The Treasury Department suggests a few non-regulatory and regulatory options to strengthen protection against money laundering in the art market. The non-regulatory options include encouraging private sector information-sharing programs to foster transparency within the market as well as updating guidance and training for key players such as law enforcement and customs agencies. The regulatory options include imposing obligations on certain market actors to report key matters such as the identity of clients and the persons behind shell companies to FinCEN (the Financial Crimes Enforcement Unit) and, more broadly, bringing certain art market participants under the AML/CFT legal framework and obligating them to create and maintain AML/CFT programs.

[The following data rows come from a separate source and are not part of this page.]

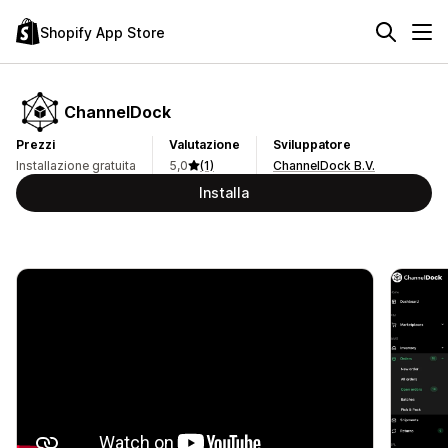
Shopify App Store
ChannelDock
Prezzi
Valutazione
Sviluppatore
Installazione gratuita
5,0
(1)
ChannelDock B.V.
Installa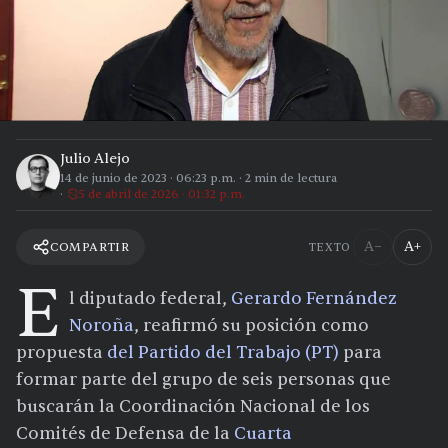
Julio Alejo
14 de junio de 2023
·
06:23 p.m.
·
2
min de lectura
5 de abril de 2026 · 01:32 p.m.
A−
A+
COMPARTIR
TEXTO
E
l diputado federal,
Gerardo Fernández
Noroña
, reafirmó su posición como
propuesta
del Partido del Trabajo (PT)
para
formar parte del grupo de seis personas que
buscarán la Coordinación Nacional de los
Comités de Defensa de la
Cuarta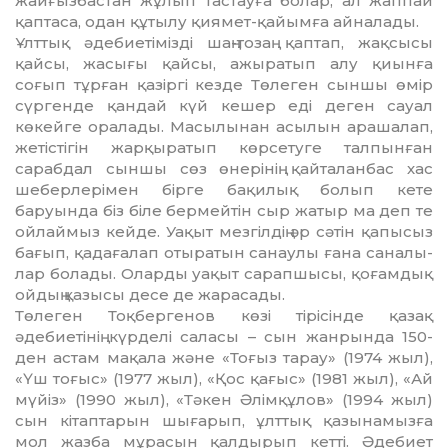
жайғызбастан жұ­лып тастауға болар, ал жаппай
қаптаса, одан құтылу қиямет-қайымға айналады.
Ұлттық әдебиетiмiздi шаң-тозаң қап­тап, жақсысы
қайсы, жасығы қайсы, ажы­­­ратып алу қиынға
соғып тұрған қа­зiр­гi кезде Төлеген сыншы өмiр
сүргенде қандай күй кешер едi деген сауал
көкейге ора­лады. Масылынан асылын арашалап,
же­тiстiгiн жарқыратып көрсетуге талпын­ған
сарабдал сыншы сөз өнерiнiң қайта­лан­бас хас
шеберлерiмен бiрге бақилық бо­лып кете
баруында бiз бiле бермейтiн сыр жатыр ма деп те
ойлаймыз кейде. Уа­қыт мезгiлдiң әр сәтiн қапысыз
бағып, қа­дағалап отыратын санаулы ғана сана­лы­
лар болады. Оларды уақыт сарапшысы, қоғамдық
ойдың қазысы десе де жа­расады.
Төлеген Тоқбергенов көзi тiрiсiнде қа­зақ
әдебиетiнiң күрделi саласы – сын жанрында 150-
ден астам мақала және «Тоғыз тарау» (1974 жыл),
«Үш тоғыс» (1977 жыл), «Қос қағыс» (1981 жыл), «Ай
мүйiз» (1990 жыл), «Тәкен Әлiмқұлов» (1994 жыл)
сын кiтаптарын шығарып, ұлттық қазы­на­мызға
мол жазба мұрасын қалдырып кеттi. Әдебиет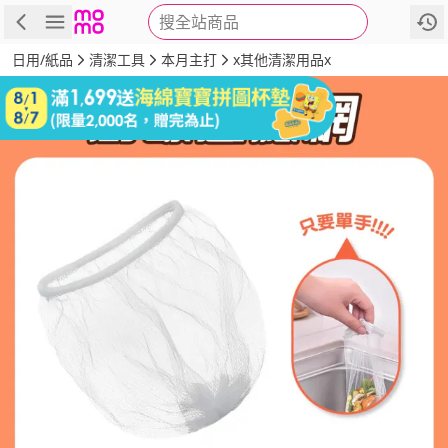
搜全站商品
商品
評價
詳情
規格
推薦
日用/紙品
清潔工具
本月主打
x其他清潔用品x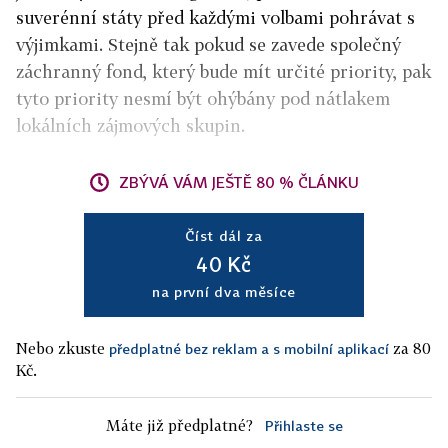
suverénní státy před každými volbami pohrávat s
výjimkami. Stejně tak pokud se zavede společný
záchranný fond, který bude mít určité priority, pak
tyto priority nesmí být ohýbány pod nátlakem
lokálních zájmových skupin.
ZBÝVÁ VÁM JEŠTĚ 80 % ČLÁNKU
Číst dál za
40 Kč
na první dva měsíce
Nebo zkuste
za 80
předplatné bez reklam a s mobilní aplikací
Kč.
Máte již předplatné?
Přihlaste se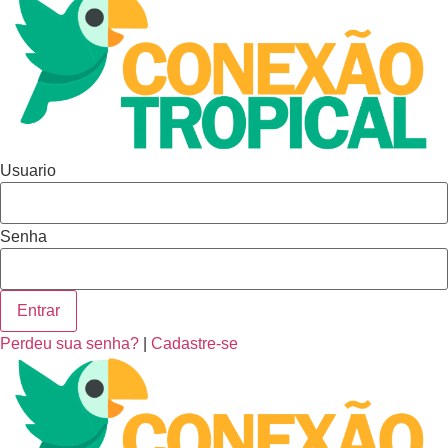
Usuario
Senha
Entrar
Perdeu sua senha?
|
Cadastre-se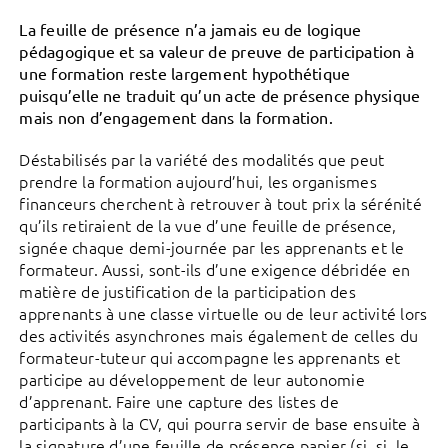
La feuille de présence n’a jamais eu de logique
pédagogique et sa valeur de preuve de participation à
une formation reste largement hypothétique
puisqu’elle ne traduit qu’un acte de présence physique
mais non d’engagement dans la formation.
Déstabilisés par la variété des modalités que peut
prendre la formation aujourd’hui, les organismes
financeurs cherchent à retrouver à tout prix la sérénité
qu’ils retiraient de la vue d’une feuille de présence,
signée chaque demi-journée par les apprenants et le
formateur. Aussi, sont-ils d’une exigence débridée en
matière de justification de la participation des
apprenants à une classe virtuelle ou de leur activité lors
des activités asynchrones mais également de celles du
formateur-tuteur qui accompagne les apprenants et
participe au développement de leur autonomie
d’apprenant. Faire une capture des listes de
participants à la CV, qui pourra servir de base ensuite à
la signature d’une feuille de présence papier (si, si, le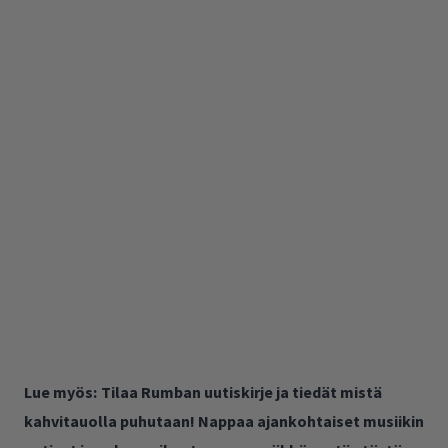
Lue myös:
Tilaa Rumban uutiskirje ja tiedät mistä
kahvitauolla puhutaan! Nappaa ajankohtaiset musiikin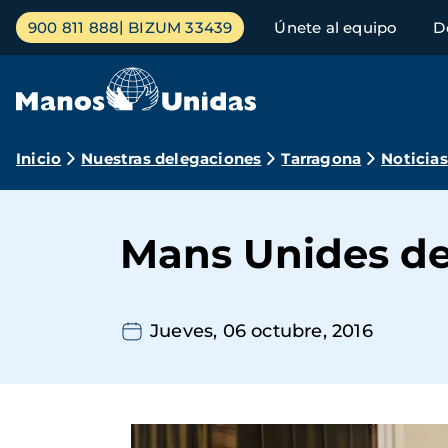
Pasar
Menú
900 811 888
BIZUM 33439
Únete al equipo
D
al
principal
contenido
principal
Ruta
Inicio
Nuestras delegaciones
Tarragona
Noticias
de
navegación
Mans Unides de
Jueves, 06 octubre, 2016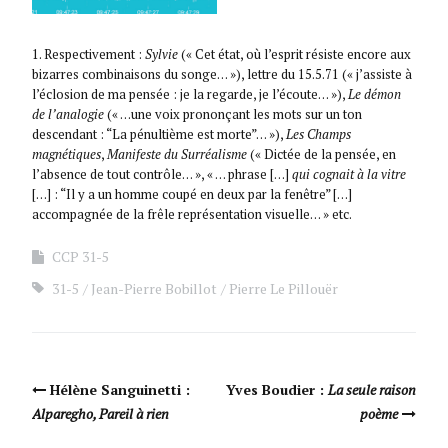
1. Respectivement :
Sylvie
(« Cet état, où l’esprit résiste encore aux
bizarres combinaisons du songe… »), lettre du 15.5.71 (« j’assiste à
l’éclosion de ma pensée : je la regarde, je l’écoute… »),
Le démon
de l’analogie
(« …une voix prononçant les mots sur un ton
descendant : “La pénultième est morte”… »),
Les Champs
magnétiques
,
Manifeste du Surréalisme
(« Dictée de la pensée, en
l’absence de tout contrôle… », « … phrase […]
qui cognait à la vitre
[…] : “Il y a un homme coupé en deux par la fenêtre” […]
accompagnée de la frêle représentation visuelle… » etc.
CCP 31-5
31-5
Jean-Pierre Bobillot
Pierre Le Pillouër
Navigation Article
Hélène Sanguinetti :
Yves Boudier :
La seule raison
Alparegho, Pareil à rien
poème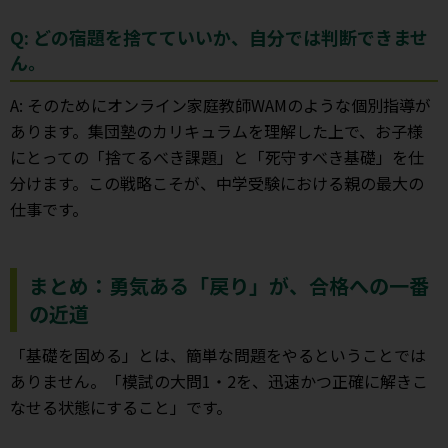
Q: どの宿題を捨てていいか、自分では判断できませ
ん。
A: そのためにオンライン家庭教師WAMのような個別指導が
あります。集団塾のカリキュラムを理解した上で、お子様
にとっての「捨てるべき課題」と「死守すべき基礎」を仕
分けます。この戦略こそが、中学受験における親の最大の
仕事です。
まとめ：勇気ある「戻り」が、合格への一番
の近道
「基礎を固める」とは、簡単な問題をやるということでは
ありません。「模試の大問1・2を、迅速かつ正確に解きこ
なせる状態にすること」です。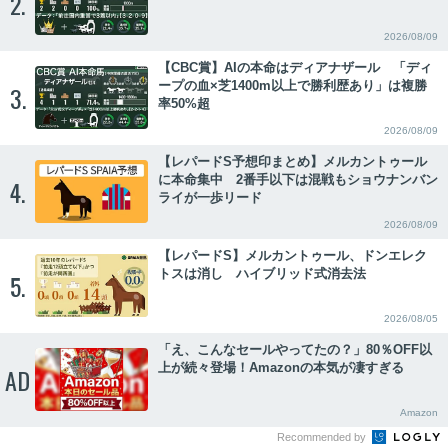
2.
2026/08/09
【CBC賞】AIの本命はディアナザール 「ディ
ープの血×芝1400m以上で勝利歴あり」は複勝
3.
率50%超
2026/08/09
【レパードS予想印まとめ】メルカントゥール
に本命集中 2番手以下は混戦もショウナンバン
4.
ライが一歩リード
2026/08/09
【レパードS】メルカントゥール、ドンエレク
トスは消し ハイブリッド式消去法
5.
2026/08/05
「え、こんなセールやってたの？」80％OFF以
上が続々登場！Amazonの本気が凄すぎる
AD
Amazon
Recommended by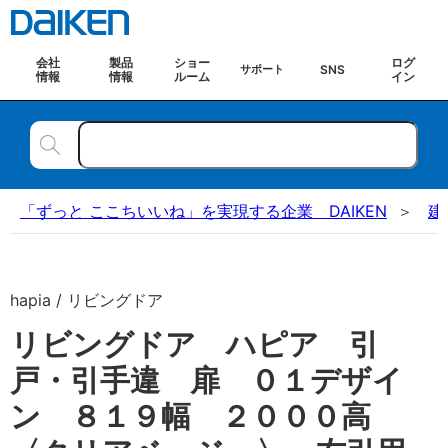
会社
製品
ショー
ログ
SNS
サポート
情報
情報
ルーム
イン
「ずっと ここちいいね」を実現する企業 DAIKEN
建
hapia / リビングドア
リビングドア ハピア 引
戸・引手違 扉 ０１デザイ
ン ８１９幅 ２０００高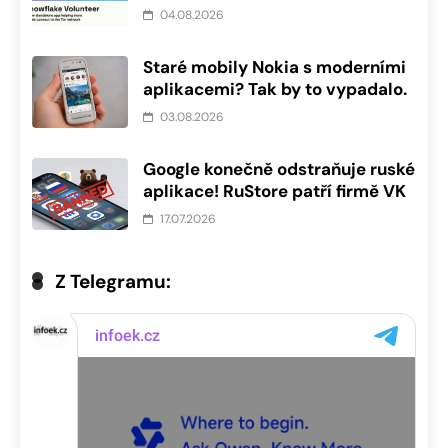
04.08.2026
Staré mobily Nokia s moderními
aplikacemi? Tak by to vypadalo.
03.08.2026
Google konečně odstraňuje ruské
aplikace! RuStore patří firmě VK
17.07.2026
Z Telegramu: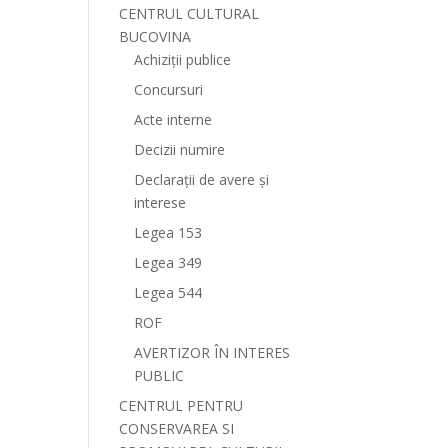
CENTRUL CULTURAL
BUCOVINA
Achiziții publice
Concursuri
Acte interne
Decizii numire
Declarații de avere și
interese
Legea 153
Legea 349
Legea 544
ROF
AVERTIZOR ÎN INTERES
PUBLIC
CENTRUL PENTRU
CONSERVAREA SI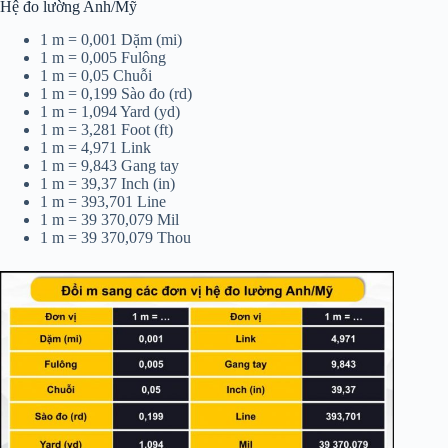
Hệ đo lường Anh/Mỹ
1 m = 0,001 Dặm (mi)
1 m = 0,005 Fulông
1 m = 0,05 Chuỗi
1 m = 0,199 Sào đo (rd)
1 m = 1,094 Yard (yd)
1 m = 3,281 Foot (ft)
1 m = 4,971 Link
1 m = 9,843 Gang tay
1 m = 39,37 Inch (in)
1 m = 393,701 Line
1 m = 39 370,079 Mil
1 m = 39 370,079 Thou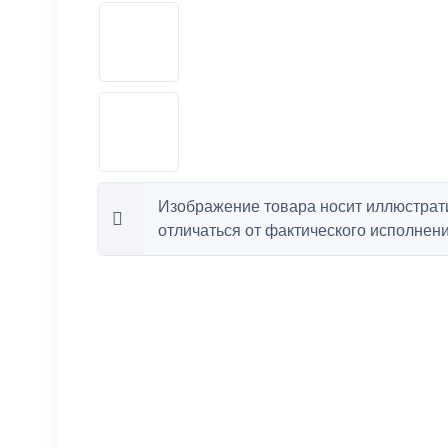
Изображение товара носит иллюстрат
отличаться от фактического исполнени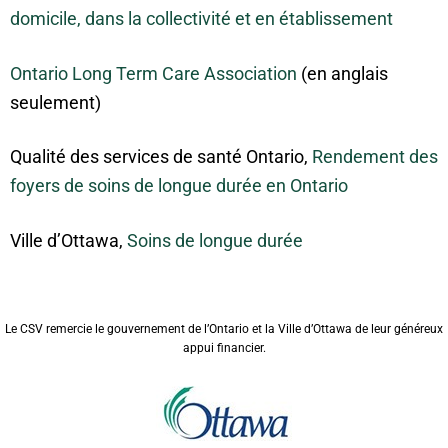
domicile, dans la collectivité et en établissement
Ontario Long Term Care Association
(en anglais
seulement)
Qualité des services de santé Ontario,
Rendement des
foyers de soins de longue durée en Ontario
Ville d’Ottawa,
Soins de longue durée
Le CSV remercie le gouvernement de l’Ontario et la Ville d’Ottawa de leur généreux
appui financier.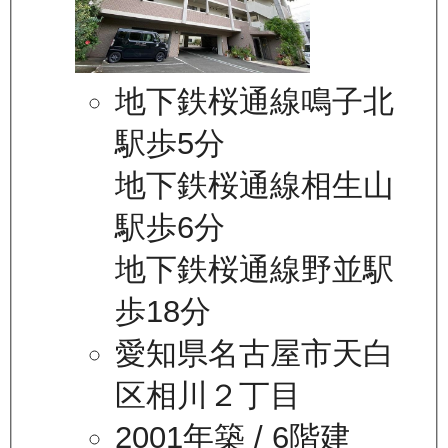
地下鉄桜通線鳴子北
駅歩5分
地下鉄桜通線相生山
駅歩6分
地下鉄桜通線野並駅
歩18分
愛知県名古屋市天白
区相川２丁目
2001年築
/ 6階建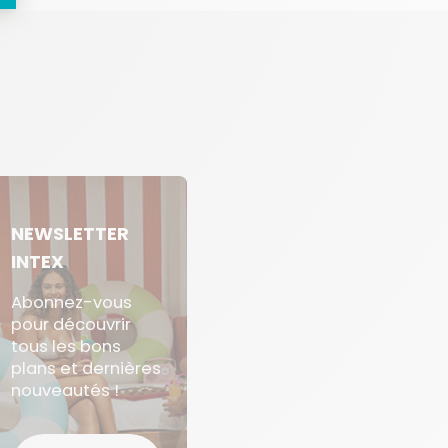
NEWSLETTER
INTEX
Abonnez-vous
pour découvrir
tous les bons
plans et dernières
nouveautés !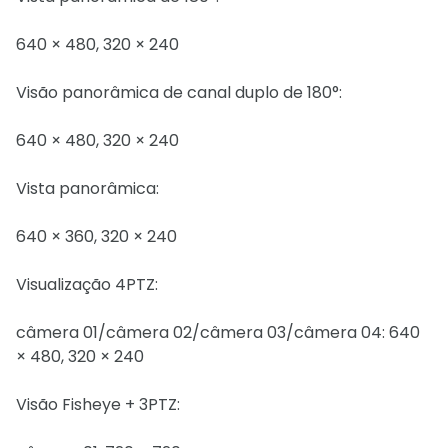
640 × 480, 320 × 240
Visão panorâmica de canal duplo de 180°:
640 × 480, 320 × 240
Vista panorâmica:
640 × 360, 320 × 240
Visualização 4PTZ:
câmera 01/câmera 02/câmera 03/câmera 04: 640
× 480, 320 × 240
Visão Fisheye + 3PTZ: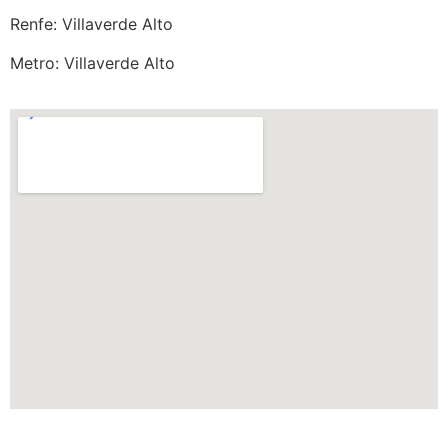
Renfe: Villaverde Alto
Metro: Villaverde Alto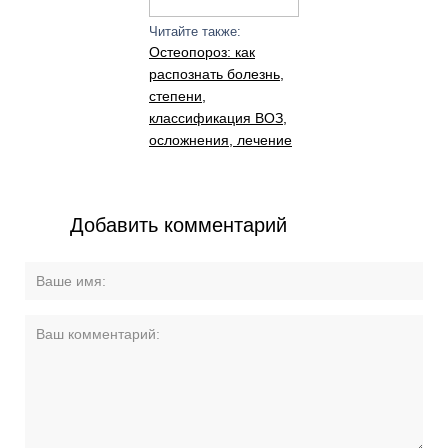
Читайте также:
Остеопороз: как
распознать болезнь,
степени,
классификация ВОЗ,
осложнения, лечение
Добавить комментарий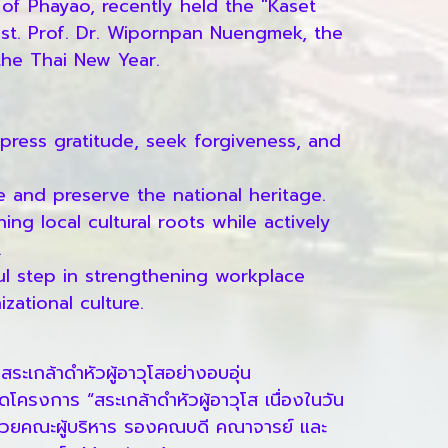
 of Phayao, recently held the "Kaset
st. Prof. Dr. Wipornpan Nuengmek, the
the Thai New Year.
press gratitude, seek forgiveness, and
te and preserve the national heritage.
g local cultural roots while actively
.
ul step in strengthening workplace
zational culture.
เกล้าดำหัวผู้อาวุโสอย่างอบอุ่น
งการ “สระเกล้าดำหัวผู้อาวุโส เนื่องในวัน
ด้วยคณะผู้บริหาร รองคณบดี คณาจารย์ และ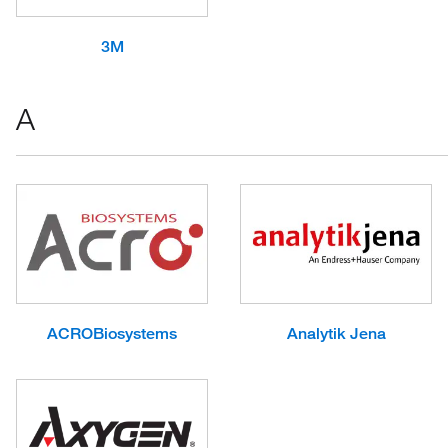
3M
A
ACROBiosystems
Analytik Jena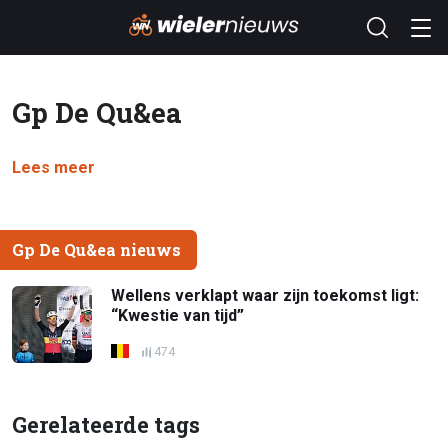
Gp De Qu&ea
Lees meer
Gp De Qu&ea nieuws
Wellens verklapt waar zijn toekomst ligt:
“Kwestie van tijd”
474
Gerelateerde tags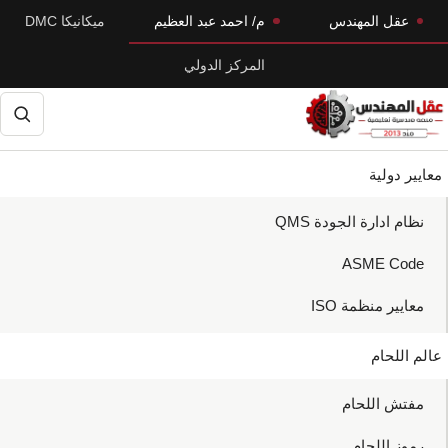
Skip
Skip
عقل المهندس
م/ احمد عبد العظيم
ميكانيكا DMC
to
to
المركز الدولي
primary
main
navigation
content
حث
معايير دولية
نظام ادارة الجودة QMS
ASME Code
معايير منظمة ISO
عالم اللحام
مفتش اللحام
رموز اللحام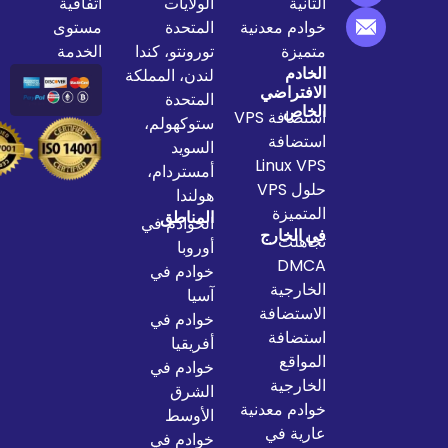
الثانية
الولايات
اتفاقية
خوادم معدنية
المتحدة
مستوى
متميزة
تورونتو، كندا
الخدمة
الخادم
لندن، المملكة
الافتراضي
المتحدة
الخاص
استضافة VPS
ستوكهولم،
استضافة
السويد
Linux VPS
أمستردام،
حلول VPS
هولندا
المتميزة
المناطق
الخوادم في
في الخارج
تجاهلت
أوروبا
DMCA
خوادم في
الخارجية
آسيا
الاستضافة
خوادم في
استضافة
أفريقيا
المواقع
خوادم في
الخارجية
الشرق
خوادم معدنية
الأوسط
عارية في
خوادم في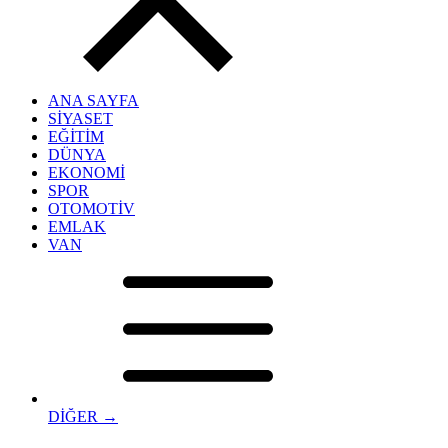
ANA SAYFA
SİYASET
EĞİTİM
DÜNYA
EKONOMİ
SPOR
OTOMOTİV
EMLAK
VAN
DİĞER →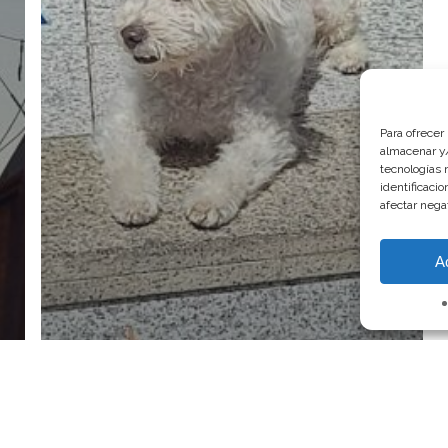
Para ofrecer
almacenar y/
tecnologías 
identificaci
afectar nega
A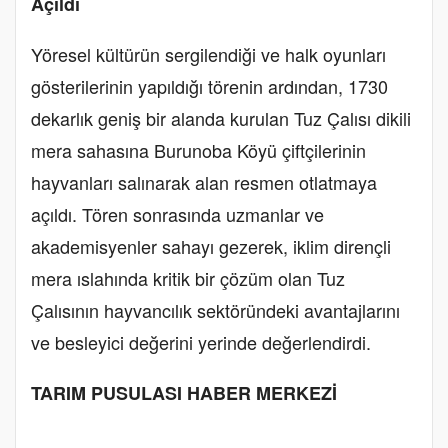
Açıldı
Yöresel kültürün sergilendiği ve halk oyunları
gösterilerinin yapıldığı törenin ardından, 1730
dekarlık geniş bir alanda kurulan Tuz Çalısı dikili
mera sahasına Burunoba Köyü çiftçilerinin
hayvanları salınarak alan resmen otlatmaya
açıldı. Tören sonrasında uzmanlar ve
akademisyenler sahayı gezerek, iklim dirençli
mera ıslahında kritik bir çözüm olan Tuz
Çalısının hayvancılık sektöründeki avantajlarını
ve besleyici değerini yerinde değerlendirdi.
TARIM PUSULASI HABER MERKEZİ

Whilst the immediate results of this Study may not impact on the practices of many who participate in the US art market in fundamental ways, US art traders increasingly need to be aware of the issues which arise for the art market in the context of money laundering. This is not least because of the international nature of the art trade and the fact that other countries have already implemented much more robust regimes. The UK, for example, has imposed tighter anti-money laundering legislation within the art market in the past few years in response to the EU’s Fifth Anti-Money Laundering Directive. This may create confusion and uncertainty for US art market participants. It may also leave the US market at greater risk of money laundering activity, if it fails to keep pace with the more protective regimes found in other jurisdictions.